Psychological flexibility means “contacting the present moment fully as a conscious human being, and based on what the situation affords, changing or persisting in behavior in the service of chosen values.” In short this is what all parents and children have been doing to survive COVID, changing behaviors in keeping with their values. Everyone’s been taking committed actions such as switching to remote learning, purchasing or making masks, and working from our homes if possible (even if it is from the closet or garages) to protect ourselves and our families. All the while trying to make our kids' childhoods happy, safe and consistent in an inconsistent world. Our community time and again has proven its ability to be psychologically flexible.

But I want to go further, I’ve witnessed those around me pushing past mere flexibility but actually shape shifting and becoming what one of my clients so creatively termed “Psychological Contortionists.” Being able to move, bend and twist their way of being, acting and thriving despite it all. Notwithstanding political strife, racial injustices, economic disparities AND trying to survive a pandemic ...you carry on. 

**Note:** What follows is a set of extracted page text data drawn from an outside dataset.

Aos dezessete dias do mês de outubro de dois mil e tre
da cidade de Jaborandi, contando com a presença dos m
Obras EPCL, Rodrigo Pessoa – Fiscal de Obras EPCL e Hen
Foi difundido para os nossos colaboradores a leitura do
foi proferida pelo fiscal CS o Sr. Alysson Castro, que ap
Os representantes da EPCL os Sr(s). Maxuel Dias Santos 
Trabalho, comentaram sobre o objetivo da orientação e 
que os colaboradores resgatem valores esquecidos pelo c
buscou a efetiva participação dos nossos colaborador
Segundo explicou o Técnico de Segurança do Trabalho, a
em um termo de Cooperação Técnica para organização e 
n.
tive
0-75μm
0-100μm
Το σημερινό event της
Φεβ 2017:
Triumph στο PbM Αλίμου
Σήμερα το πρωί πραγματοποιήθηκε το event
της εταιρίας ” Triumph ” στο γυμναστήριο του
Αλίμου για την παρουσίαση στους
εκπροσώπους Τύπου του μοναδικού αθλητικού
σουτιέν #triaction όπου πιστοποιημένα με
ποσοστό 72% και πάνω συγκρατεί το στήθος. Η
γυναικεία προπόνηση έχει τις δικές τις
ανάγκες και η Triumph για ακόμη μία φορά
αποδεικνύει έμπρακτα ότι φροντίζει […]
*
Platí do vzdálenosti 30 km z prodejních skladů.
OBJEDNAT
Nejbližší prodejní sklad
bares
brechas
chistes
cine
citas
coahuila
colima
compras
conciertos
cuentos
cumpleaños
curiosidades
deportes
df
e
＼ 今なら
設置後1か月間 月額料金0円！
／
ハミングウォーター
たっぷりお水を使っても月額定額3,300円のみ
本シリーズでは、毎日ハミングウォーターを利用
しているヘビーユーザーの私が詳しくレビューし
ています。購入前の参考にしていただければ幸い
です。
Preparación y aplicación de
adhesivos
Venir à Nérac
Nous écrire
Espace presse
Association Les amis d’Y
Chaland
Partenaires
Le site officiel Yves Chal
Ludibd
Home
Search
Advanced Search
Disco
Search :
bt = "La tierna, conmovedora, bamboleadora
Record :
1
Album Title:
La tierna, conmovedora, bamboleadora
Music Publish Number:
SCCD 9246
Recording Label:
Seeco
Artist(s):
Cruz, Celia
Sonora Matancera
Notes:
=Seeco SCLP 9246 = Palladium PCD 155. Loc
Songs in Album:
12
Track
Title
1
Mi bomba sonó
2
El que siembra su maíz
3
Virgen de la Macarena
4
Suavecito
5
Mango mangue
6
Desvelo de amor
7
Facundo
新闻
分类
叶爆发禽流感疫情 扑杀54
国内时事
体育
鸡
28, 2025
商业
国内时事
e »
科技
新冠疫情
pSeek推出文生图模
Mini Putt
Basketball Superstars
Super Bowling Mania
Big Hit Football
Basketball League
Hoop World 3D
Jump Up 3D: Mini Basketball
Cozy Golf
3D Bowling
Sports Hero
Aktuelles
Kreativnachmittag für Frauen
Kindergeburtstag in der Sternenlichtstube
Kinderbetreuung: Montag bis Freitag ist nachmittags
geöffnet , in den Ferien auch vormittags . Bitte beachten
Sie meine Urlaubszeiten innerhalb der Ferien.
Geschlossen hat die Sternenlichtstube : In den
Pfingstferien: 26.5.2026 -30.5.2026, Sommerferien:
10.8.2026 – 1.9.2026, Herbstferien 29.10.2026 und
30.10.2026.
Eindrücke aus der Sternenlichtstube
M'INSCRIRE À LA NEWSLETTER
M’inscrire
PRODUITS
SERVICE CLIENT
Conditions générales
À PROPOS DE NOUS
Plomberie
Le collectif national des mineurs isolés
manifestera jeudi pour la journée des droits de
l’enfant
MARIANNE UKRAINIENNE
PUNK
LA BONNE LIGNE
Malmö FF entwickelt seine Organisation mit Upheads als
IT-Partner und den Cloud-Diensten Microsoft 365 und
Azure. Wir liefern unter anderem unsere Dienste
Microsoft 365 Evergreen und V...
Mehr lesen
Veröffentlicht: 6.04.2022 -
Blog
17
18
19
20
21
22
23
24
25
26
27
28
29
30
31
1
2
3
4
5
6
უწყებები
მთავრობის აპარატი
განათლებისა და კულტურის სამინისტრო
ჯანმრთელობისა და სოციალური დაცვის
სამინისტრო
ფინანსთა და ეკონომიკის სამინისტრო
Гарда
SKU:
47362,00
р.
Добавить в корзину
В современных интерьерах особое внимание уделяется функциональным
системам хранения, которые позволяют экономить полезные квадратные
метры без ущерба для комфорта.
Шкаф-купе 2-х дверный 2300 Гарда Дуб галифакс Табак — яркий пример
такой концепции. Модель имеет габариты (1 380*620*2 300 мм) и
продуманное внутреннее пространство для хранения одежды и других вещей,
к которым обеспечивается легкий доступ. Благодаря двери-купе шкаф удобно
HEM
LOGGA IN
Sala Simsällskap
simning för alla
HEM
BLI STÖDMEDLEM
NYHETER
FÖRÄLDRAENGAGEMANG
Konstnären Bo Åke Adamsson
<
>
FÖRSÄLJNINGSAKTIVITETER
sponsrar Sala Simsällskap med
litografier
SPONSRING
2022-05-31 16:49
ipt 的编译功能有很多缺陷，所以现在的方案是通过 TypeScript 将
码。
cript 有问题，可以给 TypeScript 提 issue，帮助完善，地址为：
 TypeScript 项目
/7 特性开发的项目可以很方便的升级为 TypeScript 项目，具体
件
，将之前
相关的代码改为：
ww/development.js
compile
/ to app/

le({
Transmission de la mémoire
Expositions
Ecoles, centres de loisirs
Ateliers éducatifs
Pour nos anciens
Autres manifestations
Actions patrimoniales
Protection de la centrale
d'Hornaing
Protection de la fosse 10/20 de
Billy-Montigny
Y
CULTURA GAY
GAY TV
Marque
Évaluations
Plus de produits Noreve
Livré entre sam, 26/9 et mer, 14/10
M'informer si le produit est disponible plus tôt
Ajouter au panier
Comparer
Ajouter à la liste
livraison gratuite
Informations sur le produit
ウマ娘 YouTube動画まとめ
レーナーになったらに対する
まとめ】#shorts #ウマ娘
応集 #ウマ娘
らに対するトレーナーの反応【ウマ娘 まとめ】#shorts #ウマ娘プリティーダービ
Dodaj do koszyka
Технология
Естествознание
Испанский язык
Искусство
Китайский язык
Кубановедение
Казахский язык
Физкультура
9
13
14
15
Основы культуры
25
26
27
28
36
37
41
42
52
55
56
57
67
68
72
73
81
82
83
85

It’s this resilience, mental strength and malleability that has been awe inspiring. But with that comes a cost. The toll is exhaustion, pain and insufferable grief. Just as if you work your muscles to their limits, our mental and emotional health has taken a hit. Humanity is grieving. Maybe you are actually grieving a loss of life of loved ones due to COVID, or loss of employment, lost hope, routine and the comfort of your own certainty. We are social beings, who thrive on connection. In person, touching, smiling and shared laughter. COVID has redefined our social constructs. 

So to all you grieving psychological contortionists, acknowledge this is as hard as your mind, body and emotions are telling you it is. My hope is that although we may all be six feet apart and hidden under our quirky masks, we know one another are grieving. By naming it and acknowledging it, we can collectively heal and recover to face another day.